Y es que lo que comenzó como una protesta masiva en defensa de los privilegios y libertades de la excolonia británica en el seno de una China comunista, va mostrando día a día más que lo que alimenta sobre todo el movimiento de protesta son los intereses materiales de los habitantes de Hong Kong. Por si no bastara, también se muestran cada vez más motivaciones racistas en el motor revolucionario.

En realidad esta crisis estaba programada.

El acuerdo Londres-Pekín para el retorno de la excolonia a la soberanía china generaba un quiste políticoeconómico en la estructura de la República Popular. Hong Kong gozaba así de una autonomía única en China, amén de unos privilegios económicos heredados de la era colonial. Y esto no podía ser.

El comunismo chino ha aprendido muchas cosas del hundimiento del comunismo estalinista a finales del siglo pasado. Y las dos consecuencias más importantes fueron que para subsistir, el comunismo chino tenía que liberalizar al máximo la economía, pero manteniéndola sometida al poder político. Y este tenía que ser máximo, absoluto sin glasnost ni perestroika, para que el partido no corriese la misma suerte que su hermano soviético.

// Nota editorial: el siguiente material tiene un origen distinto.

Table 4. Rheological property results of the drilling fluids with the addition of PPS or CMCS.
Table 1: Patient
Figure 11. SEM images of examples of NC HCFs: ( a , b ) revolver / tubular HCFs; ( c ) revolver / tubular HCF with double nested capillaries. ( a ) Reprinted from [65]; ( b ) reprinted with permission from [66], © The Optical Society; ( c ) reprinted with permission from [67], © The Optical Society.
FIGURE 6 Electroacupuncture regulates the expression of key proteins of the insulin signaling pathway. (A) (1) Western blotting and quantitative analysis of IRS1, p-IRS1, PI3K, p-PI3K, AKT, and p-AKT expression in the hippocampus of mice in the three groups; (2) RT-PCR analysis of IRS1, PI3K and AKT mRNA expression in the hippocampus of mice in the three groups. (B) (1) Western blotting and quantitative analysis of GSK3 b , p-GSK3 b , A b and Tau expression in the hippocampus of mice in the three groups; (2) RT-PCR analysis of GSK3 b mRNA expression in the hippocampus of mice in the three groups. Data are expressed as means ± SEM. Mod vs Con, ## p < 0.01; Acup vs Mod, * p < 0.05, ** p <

Con tal planteamiento, la fórmula ideada para la excolonia solo podía funcionar si las libertades democráticas de Hong Kong se reducían en la práctica a una farsa y su desarrollo económico no se salía de la órbita política.

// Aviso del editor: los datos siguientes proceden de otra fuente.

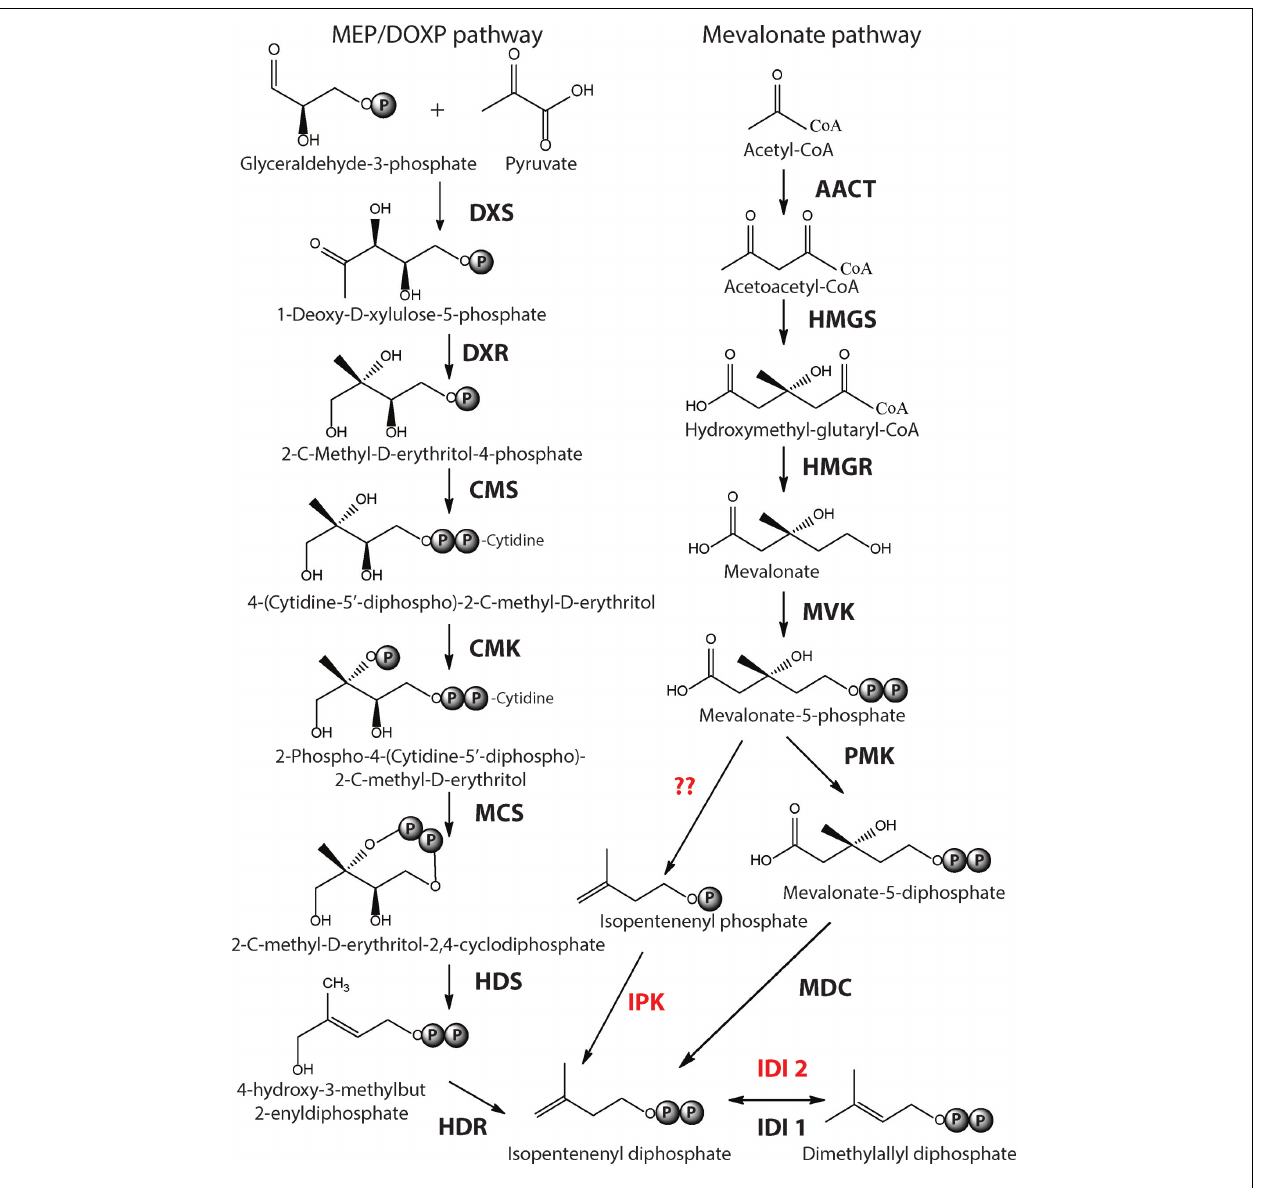
FIGURE 1 | Biosynthesis of Isoprenoid building blocks. The three pathways leading to the synthesis of IPP and DMAPP – MEP/DOXP pathway, Mevalonate and the alternate mevalonate pathway (in red), which is prevalent in archaea are shown. Mevalonate and the alternate mevalonate pathways share four of their seven enzymatic steps.The enzyme acronyms are written in bold. DXS, 1-Deoxy-d-xylulose 5-phosphate synthase; DXR, 1-Deoxy-d-xylulose 5-phosphate reductase; CMS, 2-C-methyl-d-erythriol 4-phosphate cytidyltransferase; CMK, 4-diphosphocytidyl-2-C-methyl-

Pekín podría haberlo conseguido, de no haber sido por las secuelas inevitables de una economía de mercado que no casa ni con calzador con un monopolio del poder. Y como en Hong Kong este monopolio es más débil que en el resto de la República, la crisis ha salido primero aquí.

La riqueza del mercado hongkonés atrajo a la excolonia alud de pequeños comerciantes y asalariados de la China continental, así como a grandes empresarios que se precipitaron sobre el escaso mercado inmobiliario.

La consecuencia fue para los habitantes de la excolonia un endurecimiento cruel del mercado laboral y del pequeño comercio, al tiempo que los precios de vivienda, tiendas y oficinas desbordaban todos los parámetros habidos hasta ahora. Esto ha generado una irritación creciente y con ella, un brote cada vez mayor de racismo; de un racismo que, curiosamente, ha adoptado tintes antichinos en una minúscula parte de China.

Naturalmente, en la crisis actual intervienen otros mucho factores; de los cuales, uno de los más importantes es el de la delincuencia organizada -fuertemente afincada en la excolonia- y que se veía en peligro con las nuevas normas de extradición.

Pero quizá el factor más alarmante de esta crisis sea la perplejidad del Partido Comunista chino. Lo de Hong Kong sería un sarpullido sin más, si no fuera el primer síntoma de que el maridaje entre absolutismo y libertad de empresa -inventado para no correr el mismo sino que el comunismo ruso- está entrando en crisis. Y un Gobierno que se siente amenazado sin saber cómo atajar la amenaza supone un riesgo enorme; para él, para los disidentes y, dada las dimensiones de China, para gran parte de Asia.